Beginning in 2009, the Office for Civil Rights, a part of the U.S. Department of Education, began appending another data point to the Civil Rights Data Collection survey it releases every two years: teacher absences. As Raegen Miller writes for the American Progress, this information is vital for predicting education success, because her research has shown that the rate of teacher absences is strongly linked to student achievement.
The data collected by the U.S. Department of Education presented an alarming picture. Over the course of 2009-2010 academic year, the first for which the information is available, more than a third of all teachers were recorded as absent for more than 10 days. When looked at closely, it was clear that the absence rates varied greatly between states and even districts in the same state. In Utah, where the excessive absence rates were the lowest in the country, only about 20% of teachers were out of the classroom for ten days or more. In Rhode Island, which topped the list, more than 50% of teachers took off at least ten days over the course of the year.

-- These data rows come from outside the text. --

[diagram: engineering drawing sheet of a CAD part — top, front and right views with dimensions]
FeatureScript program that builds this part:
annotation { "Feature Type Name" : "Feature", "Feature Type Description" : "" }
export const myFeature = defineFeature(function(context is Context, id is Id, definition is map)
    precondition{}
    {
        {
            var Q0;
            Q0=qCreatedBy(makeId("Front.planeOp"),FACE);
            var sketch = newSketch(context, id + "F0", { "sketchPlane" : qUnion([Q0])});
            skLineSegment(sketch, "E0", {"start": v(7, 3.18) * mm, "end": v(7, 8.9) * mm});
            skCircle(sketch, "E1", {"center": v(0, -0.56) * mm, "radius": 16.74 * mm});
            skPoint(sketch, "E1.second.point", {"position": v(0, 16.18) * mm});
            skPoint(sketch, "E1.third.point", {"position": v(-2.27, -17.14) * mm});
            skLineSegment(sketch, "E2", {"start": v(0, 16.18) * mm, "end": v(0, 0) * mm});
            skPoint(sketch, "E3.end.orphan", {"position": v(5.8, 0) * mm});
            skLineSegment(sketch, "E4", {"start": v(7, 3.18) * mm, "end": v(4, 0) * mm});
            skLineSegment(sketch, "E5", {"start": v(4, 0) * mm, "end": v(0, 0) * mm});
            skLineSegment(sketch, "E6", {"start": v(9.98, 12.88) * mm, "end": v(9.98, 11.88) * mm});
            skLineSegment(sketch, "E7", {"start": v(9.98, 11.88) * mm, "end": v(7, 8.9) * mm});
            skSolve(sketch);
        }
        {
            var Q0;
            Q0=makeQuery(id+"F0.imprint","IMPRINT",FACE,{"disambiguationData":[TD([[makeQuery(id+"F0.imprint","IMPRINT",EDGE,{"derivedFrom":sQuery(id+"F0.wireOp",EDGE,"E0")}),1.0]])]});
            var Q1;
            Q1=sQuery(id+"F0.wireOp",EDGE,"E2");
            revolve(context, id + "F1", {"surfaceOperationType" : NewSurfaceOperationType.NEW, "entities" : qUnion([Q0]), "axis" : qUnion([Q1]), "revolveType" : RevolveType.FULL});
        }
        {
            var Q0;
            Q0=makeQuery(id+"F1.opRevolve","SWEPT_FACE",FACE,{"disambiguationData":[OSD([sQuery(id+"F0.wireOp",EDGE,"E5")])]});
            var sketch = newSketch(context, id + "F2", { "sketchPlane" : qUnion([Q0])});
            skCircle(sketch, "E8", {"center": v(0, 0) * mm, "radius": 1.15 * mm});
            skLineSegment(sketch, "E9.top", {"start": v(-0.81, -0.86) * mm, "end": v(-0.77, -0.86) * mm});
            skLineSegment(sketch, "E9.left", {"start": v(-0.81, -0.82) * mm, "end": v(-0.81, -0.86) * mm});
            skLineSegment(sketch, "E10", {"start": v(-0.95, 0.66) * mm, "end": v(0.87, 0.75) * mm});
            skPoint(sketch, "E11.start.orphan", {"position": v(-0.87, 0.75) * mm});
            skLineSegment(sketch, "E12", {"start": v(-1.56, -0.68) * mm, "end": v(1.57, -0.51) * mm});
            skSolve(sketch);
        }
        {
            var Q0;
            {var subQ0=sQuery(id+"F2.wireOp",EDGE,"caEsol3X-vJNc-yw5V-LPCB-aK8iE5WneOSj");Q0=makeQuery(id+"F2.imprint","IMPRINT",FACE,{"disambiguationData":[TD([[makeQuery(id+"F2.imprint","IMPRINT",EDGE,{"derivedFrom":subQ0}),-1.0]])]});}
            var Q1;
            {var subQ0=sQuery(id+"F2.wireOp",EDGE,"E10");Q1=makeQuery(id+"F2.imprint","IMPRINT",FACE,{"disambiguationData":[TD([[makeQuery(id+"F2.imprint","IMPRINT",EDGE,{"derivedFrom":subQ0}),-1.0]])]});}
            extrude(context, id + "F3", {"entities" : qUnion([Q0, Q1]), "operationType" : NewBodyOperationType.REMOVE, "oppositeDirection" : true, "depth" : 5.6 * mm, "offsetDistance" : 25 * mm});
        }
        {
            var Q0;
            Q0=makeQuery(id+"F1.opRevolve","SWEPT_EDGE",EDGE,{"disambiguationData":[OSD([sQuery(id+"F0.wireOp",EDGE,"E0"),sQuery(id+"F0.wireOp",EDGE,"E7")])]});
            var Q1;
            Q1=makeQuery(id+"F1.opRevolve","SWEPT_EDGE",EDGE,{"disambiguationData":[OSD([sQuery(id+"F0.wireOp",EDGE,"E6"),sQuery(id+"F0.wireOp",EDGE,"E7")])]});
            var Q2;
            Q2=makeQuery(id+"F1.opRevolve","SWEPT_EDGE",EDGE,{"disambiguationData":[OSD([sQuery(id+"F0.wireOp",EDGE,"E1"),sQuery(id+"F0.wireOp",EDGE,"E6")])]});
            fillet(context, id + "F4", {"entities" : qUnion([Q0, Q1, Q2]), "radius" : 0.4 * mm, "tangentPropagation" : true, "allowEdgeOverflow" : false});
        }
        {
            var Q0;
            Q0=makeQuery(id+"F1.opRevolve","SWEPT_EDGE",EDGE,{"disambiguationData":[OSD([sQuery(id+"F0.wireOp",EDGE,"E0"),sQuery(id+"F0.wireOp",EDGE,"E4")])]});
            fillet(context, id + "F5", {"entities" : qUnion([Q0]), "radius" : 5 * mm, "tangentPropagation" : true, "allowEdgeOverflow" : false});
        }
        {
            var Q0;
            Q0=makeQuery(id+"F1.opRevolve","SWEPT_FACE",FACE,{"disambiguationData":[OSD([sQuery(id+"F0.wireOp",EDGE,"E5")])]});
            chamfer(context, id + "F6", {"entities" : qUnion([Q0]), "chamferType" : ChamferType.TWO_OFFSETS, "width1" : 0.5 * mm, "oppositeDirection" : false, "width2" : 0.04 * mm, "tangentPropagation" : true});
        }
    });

The percentages reported by individual schools range from 0 percent to 100 percent, with 62 percent of the variation in the measure occurring between districts and a third occurring within districts. The latter statistic is significant because all schools within a given district operate under the same leave policies, and teacher absence levels well above a district average may be a symptom of a dysfunctional professional culture at the building level.
There was also a substantial gap between absence rates in traditional public schools and charter schools. On average, 15.2% fewer charter teachers were excessively absent from class than their public school counterparts.
If the absence rates have an impact on student achievement, then this fallout is in large part borne by African-American and Latino students. Even accounting for factors like grade level and type of school, teacher absence rates at schools where the student body was 90% minority were, on average, 3.5% higher than at those where minorities make up only 10% of the school’s population.
Schools spend more on the salary and benefits of teachers than any category of expenditure, so it’s not surprising that the financial costs of teacher absence are high. With 5.3 percent of teachers absent on a given day, stipends for substitute teachers and associated administrative costs amount to a minimum of $4 billion annually. Additional financial costs tied to teacher absence include payouts of accumulated, unused leave and annual awards designed to discourage unnecessary absences. In some states these payout costs come in the form of enhanced lifetime pension benefits. A comprehensive cost figure is extremely difficult to calculate, but this does not preclude knowing that the figure is too high.